Ce projet de loi a été déposé par le ministre de la Sécurité publique, Martin Coiteux, dans le contexte de moyens de pression exercés depuis trois ans par les employés municipaux afin de dénoncer des modifications à leur régime de retraite. On peut se demander si ces dispositions législatives vont «passer le test» des tribunaux en ce qui concerne la protection des droits fondamentaux. 

La jurisprudence reconnaît que les salariés jouissent du droit fondamental d’exprimer leur opinion, voire leur mécontentement, relativement à la position adoptée par leur employeur dans le contexte d’un conflit de travail.

Dans Syndicat de la fonction publique du Québec inc. et École nationale de police du Québec, le tribunal a conclu que le port d’une tenue vestimentaire non réglementaire est protégé par la liberté d’expression garantie à l’article 3 de la Charte des droits et libertés de la personne et qu’il constitue l’exercice d’une activité syndicale légitime.
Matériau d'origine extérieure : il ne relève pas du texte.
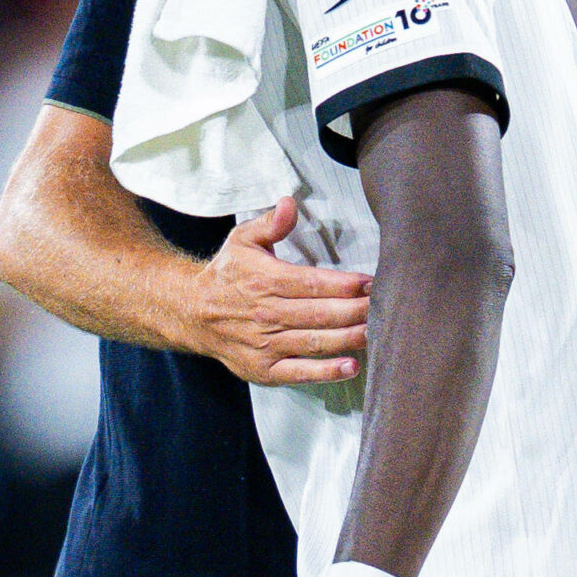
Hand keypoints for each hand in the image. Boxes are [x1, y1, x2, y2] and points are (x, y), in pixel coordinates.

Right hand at [188, 198, 370, 385]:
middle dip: (357, 310)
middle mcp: (267, 314)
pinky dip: (327, 372)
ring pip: (317, 341)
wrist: (191, 312)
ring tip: (377, 332)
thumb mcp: (242, 240)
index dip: (346, 284)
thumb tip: (290, 203)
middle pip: (321, 314)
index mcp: (266, 280)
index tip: (371, 283)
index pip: (314, 283)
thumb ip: (270, 223)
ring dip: (350, 338)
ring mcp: (266, 344)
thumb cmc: (226, 274)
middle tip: (385, 306)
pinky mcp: (265, 369)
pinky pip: (300, 372)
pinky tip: (352, 366)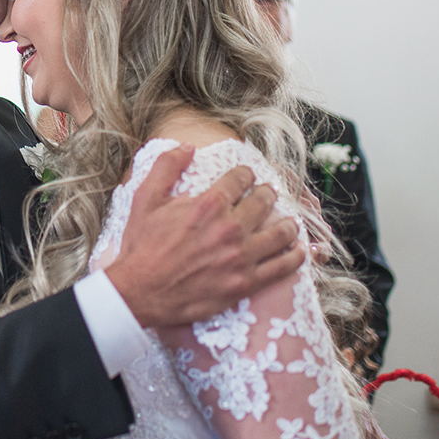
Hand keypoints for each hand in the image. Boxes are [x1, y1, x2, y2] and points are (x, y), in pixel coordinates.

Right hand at [104, 144, 304, 327]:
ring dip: (288, 223)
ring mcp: (240, 258)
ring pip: (280, 233)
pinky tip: (299, 250)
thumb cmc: (141, 246)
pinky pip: (281, 268)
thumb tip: (187, 146)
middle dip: (268, 194)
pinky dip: (295, 257)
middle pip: (265, 201)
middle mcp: (229, 229)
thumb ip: (166, 166)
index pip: (241, 178)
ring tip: (289, 221)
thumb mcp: (145, 199)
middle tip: (268, 195)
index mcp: (208, 204)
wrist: (138, 292)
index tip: (246, 177)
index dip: (246, 174)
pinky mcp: (245, 284)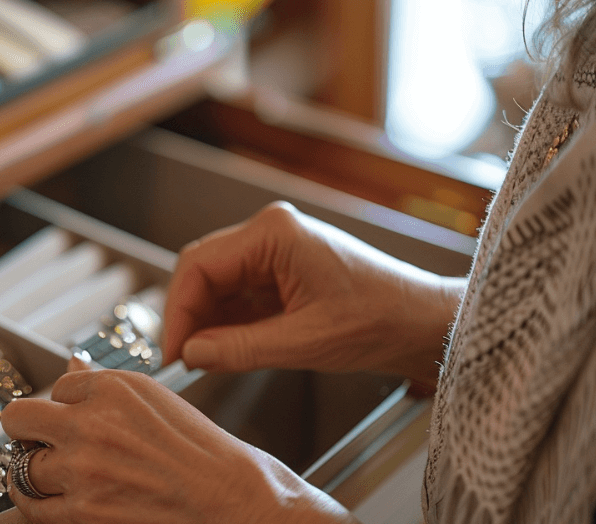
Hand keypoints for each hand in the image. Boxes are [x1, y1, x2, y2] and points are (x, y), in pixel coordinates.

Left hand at [0, 363, 353, 523]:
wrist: (234, 502)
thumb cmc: (207, 456)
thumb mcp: (158, 402)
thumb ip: (107, 389)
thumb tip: (72, 369)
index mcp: (114, 387)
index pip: (57, 386)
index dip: (63, 405)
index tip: (67, 418)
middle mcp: (93, 422)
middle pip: (20, 419)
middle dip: (28, 431)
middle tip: (39, 443)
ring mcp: (83, 469)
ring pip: (21, 466)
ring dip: (36, 472)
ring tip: (58, 478)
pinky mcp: (83, 512)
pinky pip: (31, 507)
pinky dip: (37, 506)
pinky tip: (54, 502)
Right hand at [163, 202, 463, 387]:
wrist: (421, 324)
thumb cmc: (380, 319)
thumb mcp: (305, 342)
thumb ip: (240, 348)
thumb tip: (191, 354)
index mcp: (273, 234)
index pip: (199, 265)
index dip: (178, 311)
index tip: (174, 353)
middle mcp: (269, 234)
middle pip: (203, 272)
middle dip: (189, 317)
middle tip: (183, 361)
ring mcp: (274, 252)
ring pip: (217, 286)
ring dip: (207, 323)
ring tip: (204, 361)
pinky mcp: (281, 274)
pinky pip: (238, 296)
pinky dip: (226, 324)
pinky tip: (225, 351)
Toutefois, selon les circonstances, notamment pour des questions de sécurité, un employeur peut être fondé à restreindre la liberté d’expression de ses salariés.
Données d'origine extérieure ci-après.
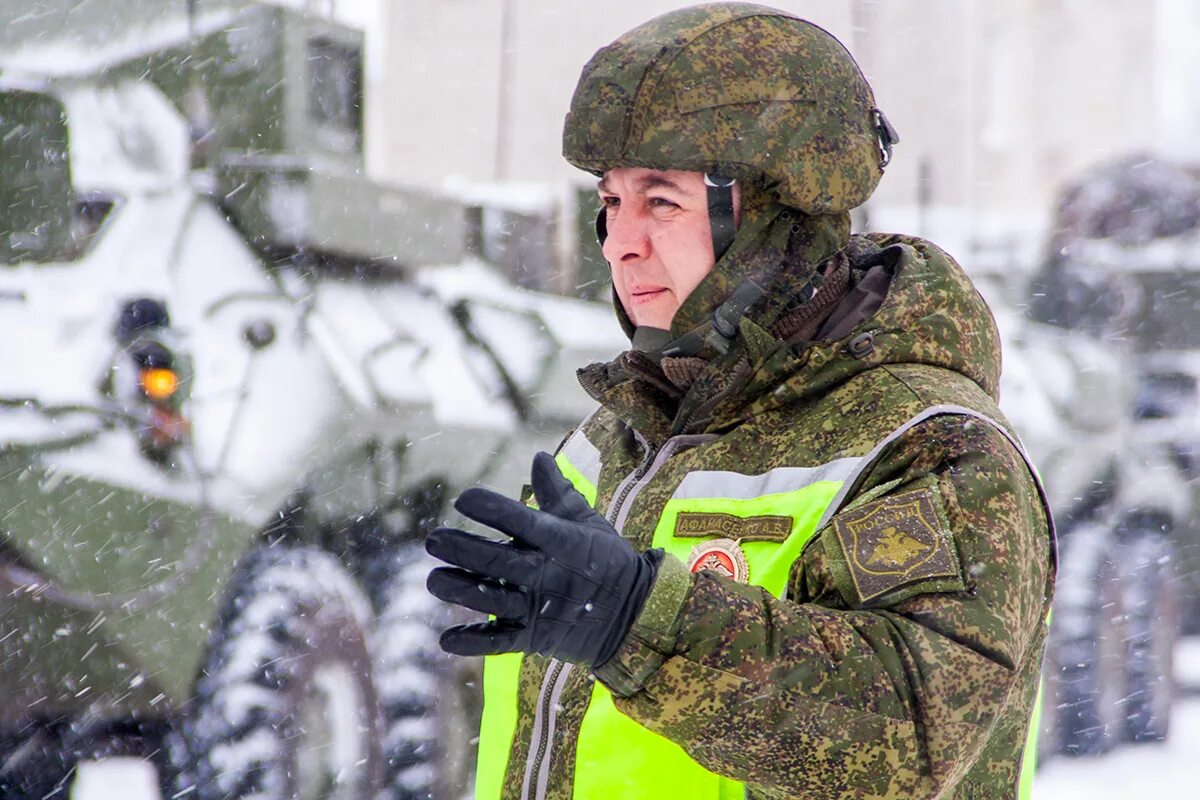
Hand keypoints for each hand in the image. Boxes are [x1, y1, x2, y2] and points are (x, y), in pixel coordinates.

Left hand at [426, 451, 660, 666]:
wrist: (634, 614)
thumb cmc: (606, 560)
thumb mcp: (587, 522)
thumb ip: (558, 492)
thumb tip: (538, 455)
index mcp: (559, 541)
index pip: (522, 521)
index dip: (492, 509)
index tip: (464, 498)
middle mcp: (546, 574)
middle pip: (498, 562)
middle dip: (462, 550)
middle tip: (432, 540)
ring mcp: (539, 609)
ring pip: (494, 600)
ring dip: (461, 591)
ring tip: (434, 580)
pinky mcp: (536, 638)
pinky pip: (501, 642)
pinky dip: (475, 643)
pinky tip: (447, 639)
Dans Ulysse et Montréal (Ville de) (Stationnement de Montréal), le tribunal a estimé que l’imposition d’une suspension disciplinaire pour avoir refusé de porter l’uniforme avait pour effet de restreindre la liberté d’expression du plaignant mais que cette restriction répondait à un objectif urgent et réel, soit celui d’assurer la sécurité des travailleurs. Il a également conclu que l’atteinte aux droits fondamentaux n’était pas disproportionnée par rapport au but poursuivi par l’employeur.

Dans Syndicat des pompiers du Québec, section locale Sainte-Thérèse et Ste-Thérèse (Ville de), le tribunal a déterminé que le moyen de pression des pompiers — qui consistait à porter un t-shirt et un pantalon de camouflage — ne causait pas préjudice ou n’était pas susceptible de causer un préjudice au service auquel le public a droit, en l’occurrence les activités de prévention des incendies.
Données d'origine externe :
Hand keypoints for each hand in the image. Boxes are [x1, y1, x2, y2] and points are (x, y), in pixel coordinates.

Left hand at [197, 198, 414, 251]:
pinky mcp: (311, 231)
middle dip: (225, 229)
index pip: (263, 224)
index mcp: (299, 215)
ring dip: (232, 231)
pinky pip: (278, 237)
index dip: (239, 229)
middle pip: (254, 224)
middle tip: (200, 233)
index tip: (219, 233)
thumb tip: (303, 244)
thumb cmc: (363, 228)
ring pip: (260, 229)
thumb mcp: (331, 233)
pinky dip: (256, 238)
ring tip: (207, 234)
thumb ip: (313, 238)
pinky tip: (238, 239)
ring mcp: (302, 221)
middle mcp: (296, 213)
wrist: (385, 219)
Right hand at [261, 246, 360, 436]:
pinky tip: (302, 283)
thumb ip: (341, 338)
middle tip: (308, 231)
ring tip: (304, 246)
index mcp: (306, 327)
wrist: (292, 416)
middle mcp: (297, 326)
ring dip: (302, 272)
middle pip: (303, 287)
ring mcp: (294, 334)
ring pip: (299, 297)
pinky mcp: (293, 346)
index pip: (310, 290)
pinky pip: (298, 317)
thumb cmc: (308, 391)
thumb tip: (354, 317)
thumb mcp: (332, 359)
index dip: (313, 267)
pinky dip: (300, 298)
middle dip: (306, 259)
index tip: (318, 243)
Dans Châteauguay (Ville de) et Fraternité des policiers de Châteauguay inc., le tribunal a refusé d’intervenir afin d’empêcher les policiers de porter des chapeaux de cow-boy et des étoiles de shérif dans l’exercice de leurs fonctions. Il a conclu que le service à la population était donné et que rien ne justifiait une atteinte à la liberté d’expression des membres du syndicat.

Enfin, dans Société canadienne des postes et Syndicat des travailleuses et travailleurs des postes (griefs individuels, François Bécotte et autres), l’arbitre souligne que, dans le contexte du renouvellement de la convention collective, la liberté d’expression des facteurs prime le droit de l’employeur énoncé à la convention d’imposer un uniforme, sauf si l’exercice du droit des salariés est de nature à nuire à l’employeur.

Références

  • Syndicat de la fonction publique du Québec inc. et École nationale de police du Québec (C.R.T., 2010-01-28), 2010 QCCRT 0042, SOQUIJ AZ-50604578, 2010EXPT-636, D.T.E. 2010T-159.
  • Ulysse et Montréal (Ville de) (Stationnement de Montréal), (C.R.T., 2015-09-14), 2015 QCCRT 0470, SOQUIJ AZ-51215143, 2015EXP-2871, 2015EXPT-1822, D.T.E. 2015T-713.
  • Syndicat des pompiers du Québec, section locale Sainte-Thérèse et Ste-Thérèse (Ville de), (T.A.T., 2016-05-16), 2016 QCTAT 2928, SOQUIJ AZ-51288042, 2016EXPT-1015, D.T.E. 2016T-393.
  • Châteauguay (Ville de) et Fraternité des policiers de Châteauguay inc. (C.R.T., 2014-12-04), 2014 QCCRT 0693, SOQUIJ AZ-51155903, 2015EXPT-469.
  • Société canadienne des postes et Syndicat des travailleuses et travailleurs des postes (griefs individuels, François Bécotte et autres), (T.A., 2013-09-04), SOQUIJ AZ-51015783, 2013EXP-3759, 2013EXPT-2182, D.T.E. 2013T-800.